* TEXT PASSAGE:

»»

A.) Full NYU Lodging Conference Notes

Opening Panel - Dennis Di Lorenzo and Jonathan Tisch Intro

  • The Good- Room demand, ADR, RevPar increases all hit all time highs last year
  • International Travel- The growing number of international travelers can spur growth for years to come
    • 75 million international visitors arrived in U.S last year & spent 222B
    • National Travel & Tourism Strategy= Goal to get 100M visitors by 2021
    • 2.1T in Economic impact last year supports over 8M jobs
  • Policy Victories- Travel promotion act- brand USA responsible for bringing 1 million new international travelers to the US market in turn generated 3.4B in visitor spending (28,000 jobs)
    • Expansion of Visa waiver program, Improvements to visa process, Reforms to customs process, “Growth drives policy wins which drives growth”
  • Air Travel Experience (Negative)- The experience for individuals traveling to and within the U.S needs improved
    • 9/10 say air travel has become more of a hassle or same as it was last year, 7/10 say options are inadequate
    • 2011 airports handled 33M more passengers than they did in 2001 but they have not expanded
  • Air Travel Improvements- Give option to local communities and airports to raise PFC (stuck @ $4.50) to inflation adjusted levels
    • Raise fee only to fund projects that will modernize, expand and improving airports
    • Speed development of next gen aviation technology
    • Congress reauthorize FAA (last one done in 2012 after multiple short term extensions)
  • U.S Travel Report- Average employee leaves 3.2 “off days” on the table each year
    • If Americans used all their paid leave would spend additional 67 billion dollars on travel

The CEO Check In: A View From The Top

  • Moderator: Katherine Lugar (American Hotel and Lodging Association)
  • Panel: Geoff Ballotti (Wyndham), Sebastien Bazin (Accor), Mark Hoplamazian (Hyatt), Christopher Nassetta (Hilton)
  • Culture and Leadership – Who or what inspires your leadership?
    • Sebastien- Went from managing 40 people to 180,000, with no management experience in terms of turnaround.  Company needed a shift in mindset, started by listening to 3,000 people in 40 countries, not saying anything for 3 months.  Just listened to what people wanted.  Previously 90% of decisions were made by French people in the French headquarters; now hope 70% of decisions are made locally.  Simplified the decision process and cut layers.  Biggest difficulty that I need to fix is the intergeneration between millennial & the older generation who has power and experience today.  Need interaction between those two generations.

««

* INFORMATION GIVEN:
»»

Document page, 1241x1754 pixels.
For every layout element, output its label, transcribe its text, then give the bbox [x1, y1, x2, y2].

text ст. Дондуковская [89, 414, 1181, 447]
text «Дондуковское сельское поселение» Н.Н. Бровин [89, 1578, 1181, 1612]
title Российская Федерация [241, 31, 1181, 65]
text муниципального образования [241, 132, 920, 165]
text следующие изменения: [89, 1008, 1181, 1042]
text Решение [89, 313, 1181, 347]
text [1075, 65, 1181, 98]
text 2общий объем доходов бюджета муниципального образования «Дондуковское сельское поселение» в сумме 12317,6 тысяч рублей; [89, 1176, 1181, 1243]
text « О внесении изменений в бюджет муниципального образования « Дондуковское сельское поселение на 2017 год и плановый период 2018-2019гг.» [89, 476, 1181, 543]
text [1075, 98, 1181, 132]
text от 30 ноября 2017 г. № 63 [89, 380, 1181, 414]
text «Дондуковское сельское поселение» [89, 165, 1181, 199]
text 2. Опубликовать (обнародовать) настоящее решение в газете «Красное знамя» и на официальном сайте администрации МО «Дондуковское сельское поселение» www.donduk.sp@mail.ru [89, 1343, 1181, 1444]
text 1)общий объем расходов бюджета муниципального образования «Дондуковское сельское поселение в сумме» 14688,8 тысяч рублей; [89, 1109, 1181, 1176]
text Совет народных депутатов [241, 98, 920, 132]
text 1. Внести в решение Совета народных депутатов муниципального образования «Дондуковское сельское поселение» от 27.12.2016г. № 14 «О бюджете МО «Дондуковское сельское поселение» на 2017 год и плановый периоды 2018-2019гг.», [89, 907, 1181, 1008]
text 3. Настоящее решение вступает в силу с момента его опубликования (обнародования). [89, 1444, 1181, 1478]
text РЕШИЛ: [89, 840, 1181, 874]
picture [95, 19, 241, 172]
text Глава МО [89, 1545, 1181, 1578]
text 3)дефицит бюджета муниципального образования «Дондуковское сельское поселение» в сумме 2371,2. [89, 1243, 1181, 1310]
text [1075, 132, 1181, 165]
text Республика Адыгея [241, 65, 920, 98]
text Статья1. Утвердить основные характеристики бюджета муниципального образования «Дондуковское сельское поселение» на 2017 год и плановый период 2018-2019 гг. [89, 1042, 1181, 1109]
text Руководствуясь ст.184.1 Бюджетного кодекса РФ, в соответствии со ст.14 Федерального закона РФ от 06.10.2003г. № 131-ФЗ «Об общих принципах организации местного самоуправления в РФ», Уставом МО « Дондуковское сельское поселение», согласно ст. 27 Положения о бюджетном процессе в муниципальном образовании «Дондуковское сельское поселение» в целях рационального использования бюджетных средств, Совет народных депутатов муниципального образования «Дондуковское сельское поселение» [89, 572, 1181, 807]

««

* HOW TO COMPLETE THIS TASK:
Pick up the NYU lodging conference notes where they stop and continue them.

* RESPONSE AREA:
    • Chris- Interesting opportunity almost 8 years ago to hit reset button and take 100 year old company and transform it into one globally integrated and aligned organization.  Establishing true purpose as an organization.  Common cause bigger than them: creating opportunities for customers, owners, teams and communities.  It’s about distributing leadership: succeed by serving your customers.
  • Where are we in the cycle & how many good years do we have left?
    • Chris - “I think next few years are going to be exceptionally good in this business.”  Simple laws of economics at work, supply itching up a little (still at historically low levels.)  Demand while not raging is growing at a fairly steady pace consistent with what is going on in the U.S economy (exception 1Q).  ). US economy stable moderate growth and recovery for next few years versus very modest supply additions.  Supply less than demand is good things for our business.
    • Mark- Echo what Chris said.  In US context people are focused on GDP and link to revpar.  GDP important because we are in an area of world growth.  Added dimension in US context is corporate profitability is growing at a rate in excess of GDP growth which is driving group business travel to recover.  We expect to see durable strength in our business over the next few years. 
    • Sebastien- Echo again.  Numbers/Demand for international travel demand will grow at rate of 4-5% and supply 2-3% so next few years we will be ok.  Puzzled about for 50 years we have been in value chain proposition 90-10 (traditional travel agent) which has been modified to 80-10-10 (my pie will get lower in 5-10 years due to sharing economy).  We need to wake up because if we don’t adapt things will change in 5-10 years.
    • Geoff- Great point. In terms of cycle in month 57, feels like 92-2000 cycle.  That 112 month cycle has similar characteristics to the cycle we are in today.  Cycle has long way to run.
  • When you look at international development give me one country that excites you?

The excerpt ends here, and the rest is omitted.